- [Your goal]: Copy out the listing in full, exactly as written, but not its pictures.

○ ○ ○ ○ ○

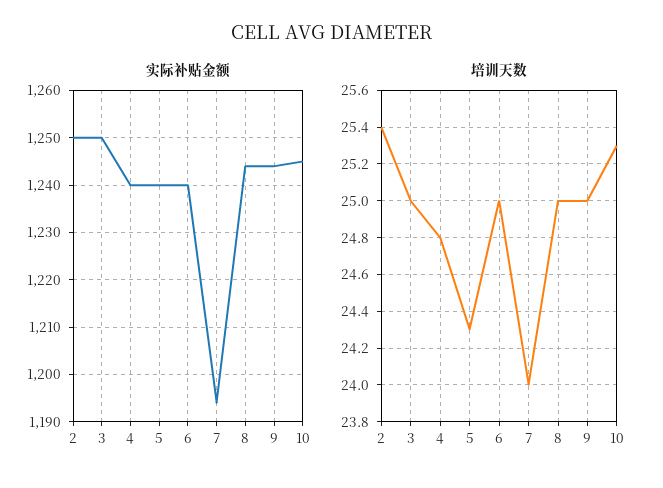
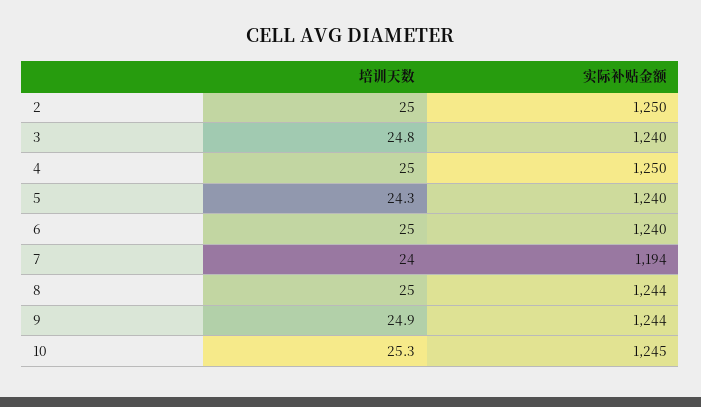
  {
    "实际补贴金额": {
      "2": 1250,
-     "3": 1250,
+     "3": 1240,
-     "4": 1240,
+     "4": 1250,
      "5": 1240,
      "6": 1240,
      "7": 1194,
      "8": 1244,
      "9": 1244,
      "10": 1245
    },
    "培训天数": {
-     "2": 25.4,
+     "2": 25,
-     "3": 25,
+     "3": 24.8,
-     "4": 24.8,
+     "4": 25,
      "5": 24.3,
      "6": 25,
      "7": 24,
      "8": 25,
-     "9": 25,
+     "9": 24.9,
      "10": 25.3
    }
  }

○ ○ ○ ○ ○

- [Finished exercise]:
  {
    "实际补贴金额": {
      "2": 1250,
-     "3": 1250,
+     "3": 1240,
-     "4": 1240,
+     "4": 1250,
      "5": 1240,
      "6": 1240,
      "7": 1194,
      "8": 1244,
      "9": 1244,
      "10": 1245
    },
    "培训天数": {
-     "2": 25.4,
+     "2": 25,
-     "3": 25,
+     "3": 24.8,
-     "4": 24.8,
+     "4": 25,
      "5": 24.3,
      "6": 25,
      "7": 24,
      "8": 25,
-     "9": 25,
+     "9": 24.9,
      "10": 25.3
    }
  }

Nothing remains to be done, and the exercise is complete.